Alan took a postgraduate certificate in education (PGCE) in Carlisle, opting to specialise in primary teaching. He then joined his current school, where he began by teaching year 4 pupils (eight- and nine-year olds). He has now moved on to year 6 (10- and 11-year olds), the final year before the switch to secondary school; this carries extra responsibilities, such as preparing pupils for the national tests or Sats.
The variety of primary school teaching is shown by Alan’s involvement in extra-curricular activities, including organising Saturday morning booster classes for year 6 pupils and running the computer club. He has also taken responsibility for the school’s Information CT coordination, initiating ICT training for fellow teachers and for parents so that they can effectively use computers at home with their children. He is also building the school website, with just a little help from his class. Last year he was also elected teacher governor to the school board.
“I was a little bit embarrassed and shocked when I got the award. But the school is a fantastic one and we are lucky that we have so many extremely supportive parents. Teaching is one of those jobs where you really feel you are helping to make an impression on young people and that you have an influence. It’s a tremendous responsibility but it’s rewarding, too”.
He would like to see many more men teaching in primary schools. “Men can do as good a job as women, and I think it’s important that children are taught by both.” He is not sure yet about the future direction of his career, but is interested in professional development which “keeps pushing you in new directions”.
‘She’s cheeky back!’
When Clara Baker was interviewed for her current job two years ago, the verdict from the teachers on the interview panel was ‘Wow!’ Even in those early days she was seen as an exceptional English teacher, who has gone on to live up to great expectations. Her achievements have recently been rewarded with a regional prize for outstanding new teacher in the south-west in the 2001 Teaching Awards.
Clara, now 24, knew from early in life that she wanted to become a teacher. She was advised to take a postgraduate certificate in education after a degree in English, which she completed at the College of St Mark and St John in Plymouth.
As an English teacher at Penair School, Truro, Cornwall, which has 1,200 pupils aged between 11 and 16, she now teaches English to all ages up to GCSE level: “I’ll never forget that first buzz of excitement when I was in my classroom on my own for the first time. But that feeling has definitely not worn off. The challenge and variety of the work is enormous, but when you see an individual child make real progress, that is absolutely the best thing”.
As well as her teaching duties, she has taken on extra responsibility for raising the profile of the English faculty through wall displays, creating web pages, writing articles for local papers to publicise events, and organising an annual book week. She also taught for two weeks on the school’s literacy summer school, and has provided Inset training on boosting attainment in English. It is quite an achievement to offer training to colleagues who have been in the job for between 10 and 30 years.

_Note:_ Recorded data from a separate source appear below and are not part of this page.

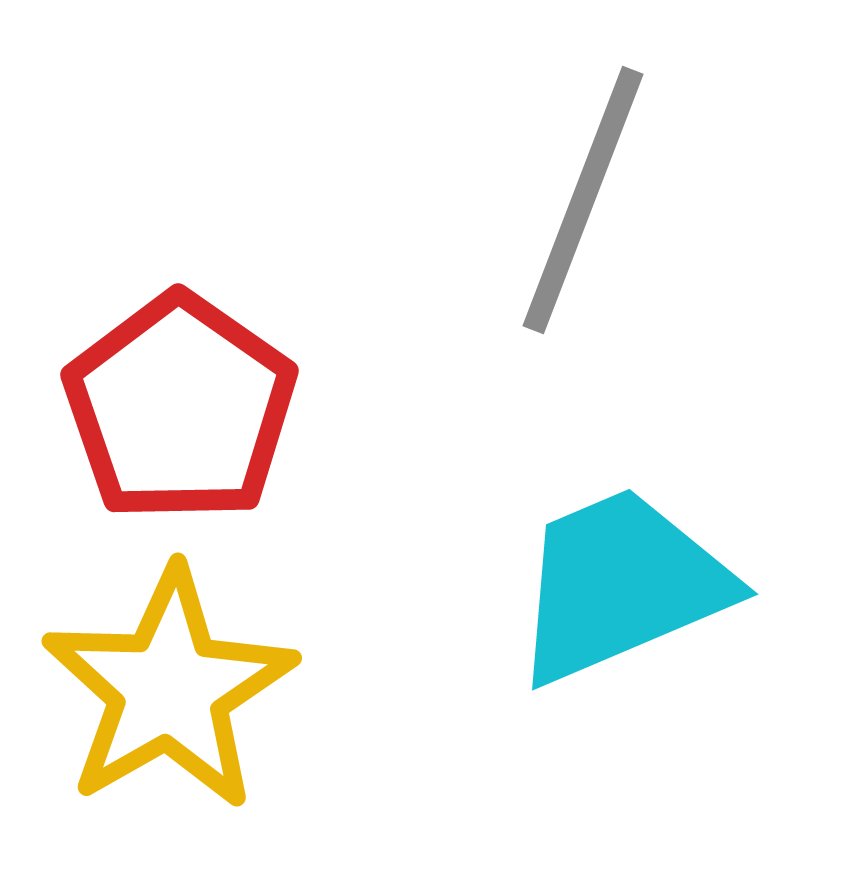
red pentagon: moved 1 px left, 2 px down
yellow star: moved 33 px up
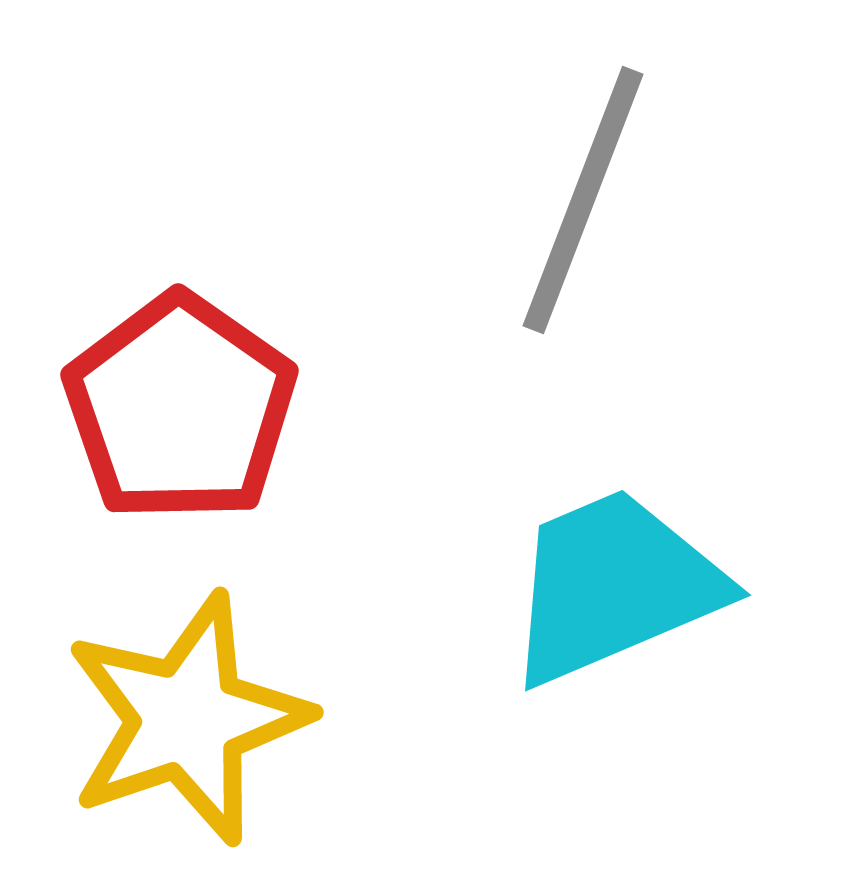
cyan trapezoid: moved 7 px left, 1 px down
yellow star: moved 18 px right, 30 px down; rotated 11 degrees clockwise
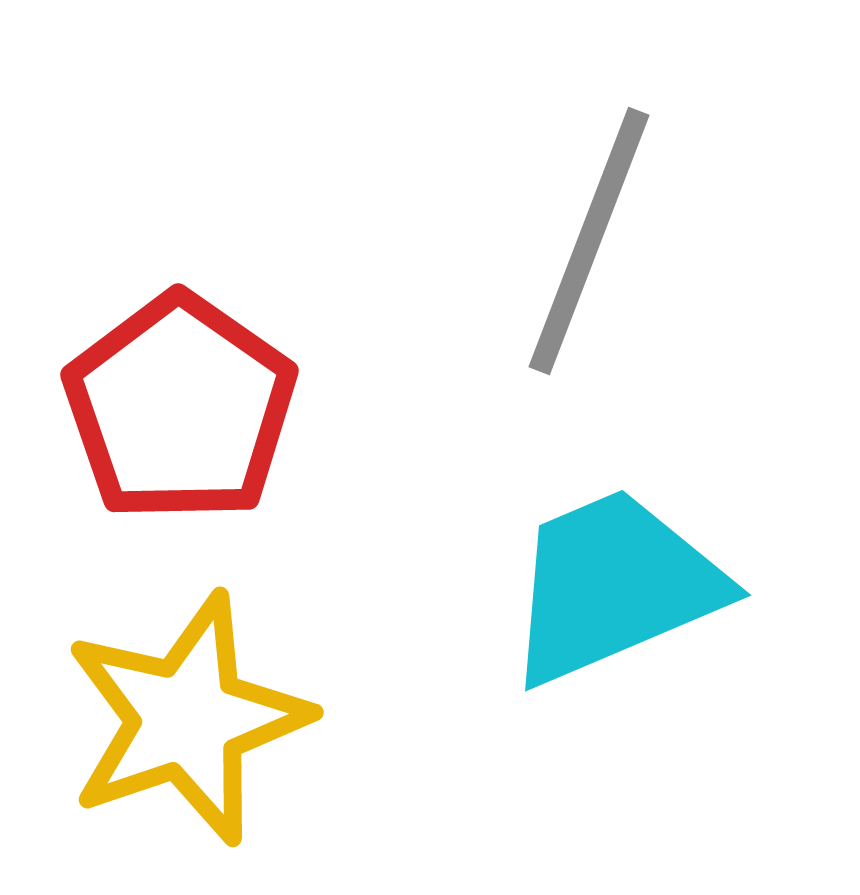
gray line: moved 6 px right, 41 px down
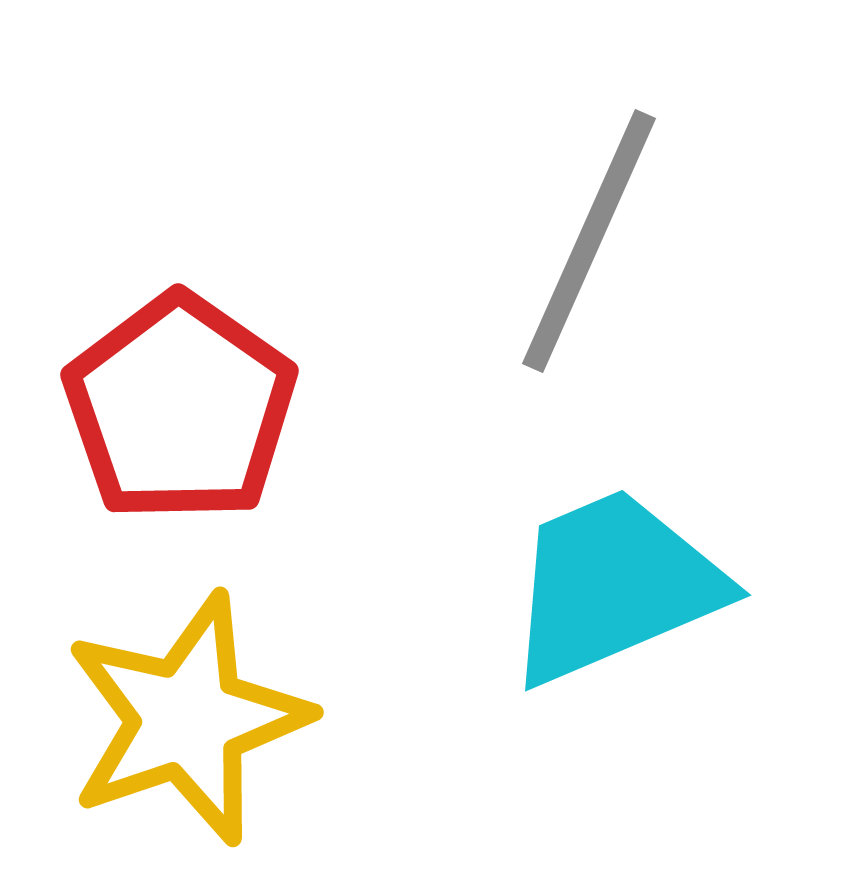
gray line: rotated 3 degrees clockwise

She is also involved in primary school liaison work, and as the new school literacy co-ordinator has set up an after-hours club, asking students and other staff to help pupils with home and coursework. Like so many teachers, she would like to move up the career ladder but does not want to move out of the classroom.
“I’m quite an ambitious person and would definitely like to go for head of department.”
Clara was particularly moved by her pupils’ comments in the nomination forms for the teaching awards. One wrote: “She is like one of us. If someone is cheeky to her she is cheeky back! Monday’s lessons are the best. You’ve just come back from a weekend thinking, ‘Oh no, it’s Monday’, but after English you feel that it’s all OK. The atmosphere is great – she sings the register!
In year 10 I was petrified of reading out loud – but now I will do it with no problem. I feel she has made me more confident in general, not just in English. She’s brilliant.”